Hugging Face Inference¶

Hugging Face Inference (HF Inference / transformers-based inference) is the family of HuggingFace serving options built on the transformers library — pipeline() helpers in-process, the Hugging Face Inference API endpoint, and Text Generation Inference (TGI) / Text Embeddings Inference (TEI) server products. Widely used as the default first-pass inference path when teams stand up a transformer-serving service, because the same model files that come down from huggingface.co work immediately.

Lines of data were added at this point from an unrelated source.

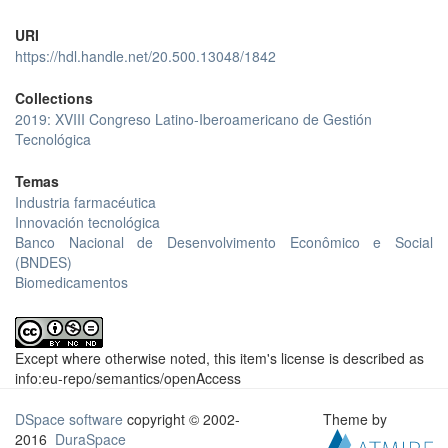
URI
https://hdl.handle.net/20.500.13048/1842
Collections
2019: XVIII Congreso Latino-Iberoamericano de Gestión
Tecnológica
Temas
Industria farmacéutica
Innovación tecnológica
Banco Nacional de Desenvolvimento Econômico e Social
(BNDES)
Biomedicamentos
Except where otherwise noted, this item's license is described as
info:eu-repo/semantics/openAccess
DSpace software
copyright © 2002-
Theme by
2016
DuraSpace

Properties relevant to system design (as the baseline)¶

Classical (B, S_max) batching in default configurations — sequences in a batch are padded to the longest, inference time tracks B × S_max rather than Σ token_count.
Per-request serving — the common deployment path is one request in / one response out; batching support varies by server flavour and is generally not the aggressive continuous / variable-length batching that vLLM / SGLang default to.
Highly flexible, less optimised — trades raw throughput for immediate model-family compatibility.

Role on the wiki¶

On the wiki, "Hugging Face Inference" appears as the baseline against which more-optimised engines are measured for production transformer serving. vLLM and SGLang both improve on it structurally via padding removal, continuous batching, and memory-aware KV-cache management.

Seen in¶

2025-12-18 Voyage AI / MongoDB — Token-count-based batching — named as the old pipeline for query embedding serving: "no batching + Hugging Face Inference" — against which the new vLLM + token-count-batched pipeline produced 50 % GPU-inference- latency reduction with 3× fewer GPUs on voyage-3-large. Engine switch alone (HF → vLLM) accounts for up to ~20 ms GPU-inference- time reduction per model; batching layered on top drives the 8× throughput gain. (sources/2025-12-18-mongodb-token-count-based-batching-faster-cheaper-embedding-inference)

Stub — no deeper HF-Inference architectural post yet ingested.